Les agents de l’État peuvent déjà démissionner, à la suite d’une restructuration de leur service ou pour créer une entreprise, en bénéficiant, sous certaines conditions, d’une indemnité volontaire de départ (IVD). Rien de nouveau, donc, sinon que la mesure envisagée, dans le cadre de la suppression de 120.000 fonctionnaires, s’appliquerait à grande échelle. Un moyen efficace de diminuer la dépense publique ? Rien de moins sûr.

Le trio infernal (Gérald Darmanin, Édouard Philippe et notre Président) – depuis la Tunisie ! C’est fou, comme il aime parler de la situation de la France dans un pays étranger – l’a annoncé, le jeudi 1er février. Une longue négociation devrait maintenant s’engager pour déterminer les modalités précises de ce plan.

Mais il ne s’agit pas seulement de diminuer les effectifs et la dépense publique : l’objectif final serait de remplacer une partie des fonctionnaires par des contractuels, dont l’emploi n’est pas garanti à vie. Bref, de porter atteinte au statut de la fonction publique. Si la plupart des syndicats y sont naturellement hostiles ou, du moins, méfiants, on ne s’étonne pas des premières réactions politiques. La France insoumise dénonce une « purge », tandis que la droite estime que le gouvernement ne va pas assez loin. Excès de pessimisme d’un côté, d’optimisme de l’autre.

À y regarder de près, on s’aperçoit que les intentions du pouvoir sont confuses. À dessein ? Souhaiterait-il que les Français s’habituassent à l’idée de diminuer les effectifs de la fonction publique avant d’en dévoiler les conséquences, à supposer qu’il les eût toutes appréhendées ?

Il faut savoir, comme on le lit sur le Portail de la fonction publique – site officiel du gouvernement -, que « le statut est d’abord une protection des citoyens.
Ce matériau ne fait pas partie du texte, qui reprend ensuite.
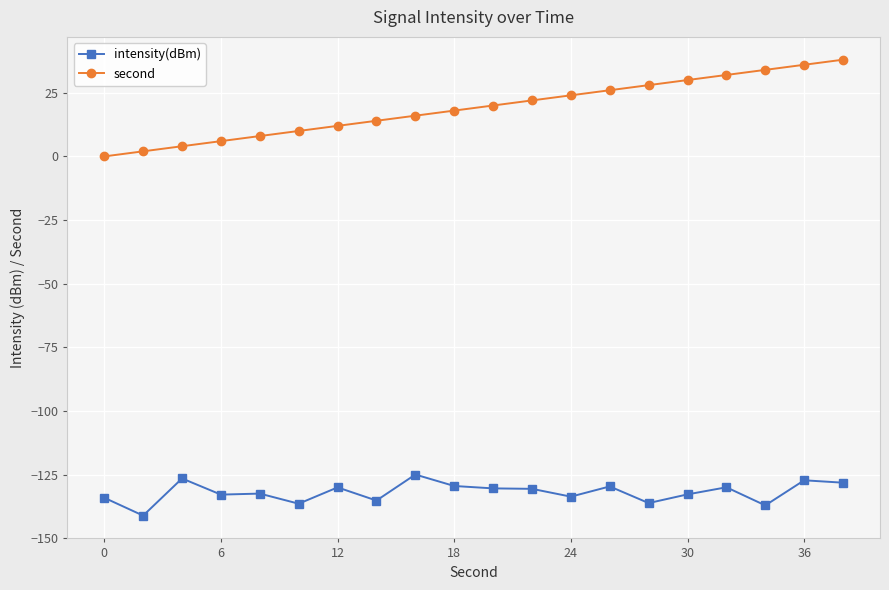

Which series has the largest range (max minus min)?

second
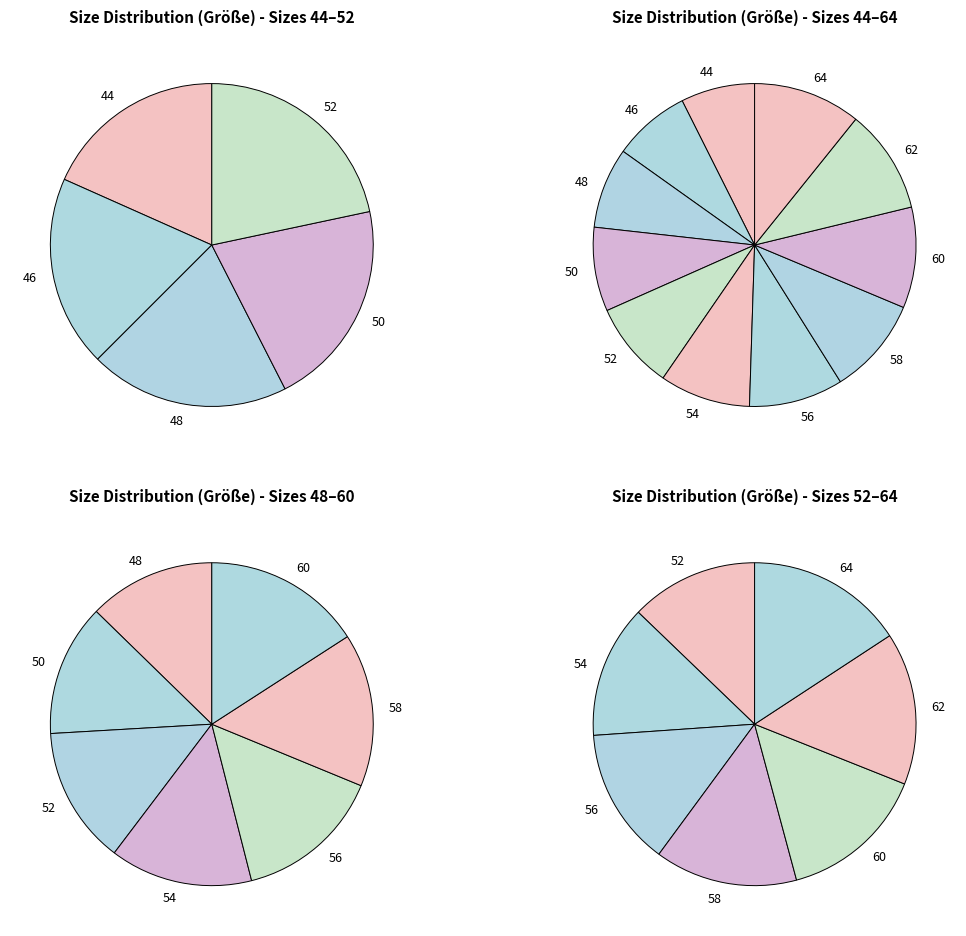

Which category has the biggest portion of the pie?

64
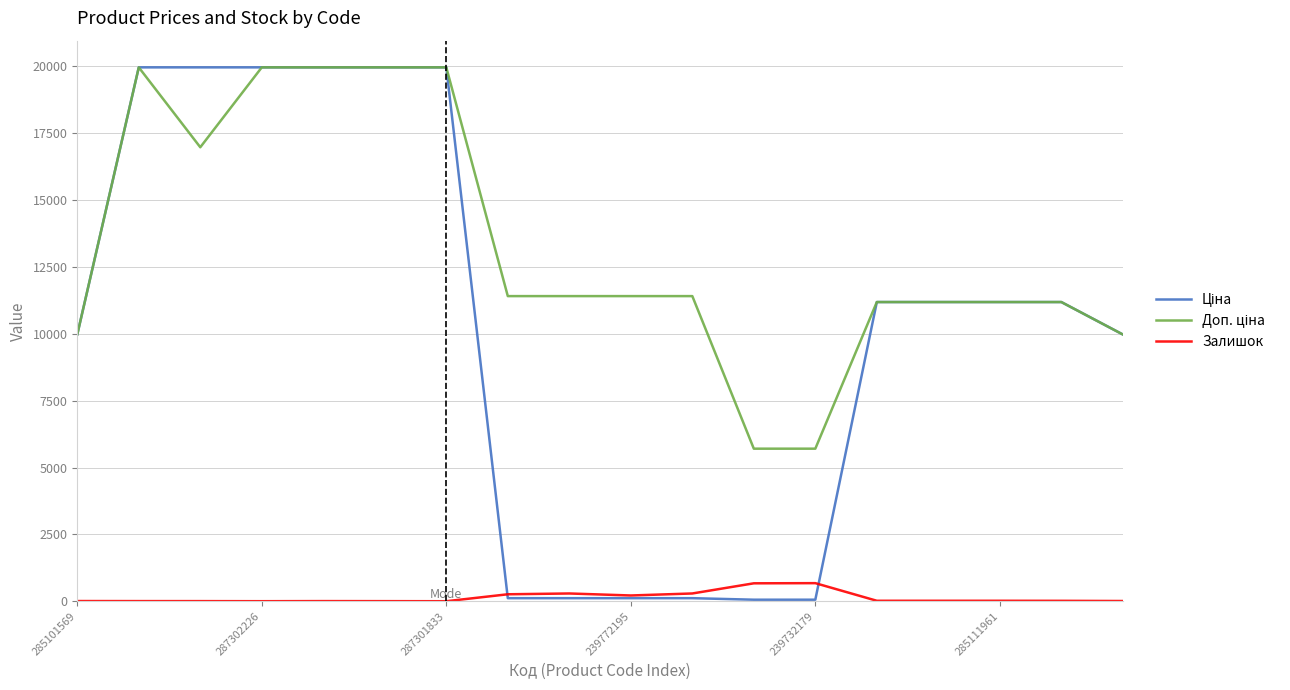

Is this an area chart (filled region under the line)?

No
En protégeant les fonctionnaires de l’arbitraire, il évite l’instrumentalisation de l’administration à des fins partisanes par un pouvoir politique quelconque. Ces principes fondamentaux […] sont fondateurs de la confiance réciproque entre l’administration publique et les citoyens et constituent, à ce titre, l’un des piliers sur lesquels repose toute société démocratique. »

S’il exécute son projet, le gouvernement devrait se dédire et considérer que ces « principes fondamentaux » sont tout relatifs. Rien ne prouve, d’autre part, que le recours à davantage de contractuels conduirait à des économies budgétaires. Bien au contraire ! Les contractuels pourraient légitimement exiger un CDI et des salaires alignés sur ceux du privé, notamment dans les secteurs compétitifs.

Enfin, dans quelles catégories de fonctionnaires puiserait-on ? L’Éducation, les hôpitaux, la Justice, le pénitentiaire et, pour les personnels d’encadrement, l’armée ? Difficilement concevable. Sans compter que les volontaires seraient probablement les plus dynamiques, capables de se lancer dans un nouveau métier, les autres, en fin de carrière et désabusés, n’aspirant qu’à prendre leur retraite un peu plus tôt.

Certes, on peut envisager que des restructurations, des mutualisations, la numérisation, les nouvelles technologies permettent, dans certains secteurs administratifs, de réduire les effectifs. On peut aussi penser qu’une modernisation du statut des fonctionnaires pourrait améliorer leur gestion et leurs performances.

Mais considérer comme une panacée la réduction du nombre de fonctionnaires, privatiser une partie de leurs tâches, voire les confier à des entreprises lucratives, ne servirait pas nécessairement les intérêts de l’État ni celui des citoyens.

À moins d’estimer que la France n’est plus la France : ce qui n’est malheureusement pas impossible, venant d’un Président qui lui préfère l’Europe et pour qui l’argent est l’alpha et l’oméga de toute action politique.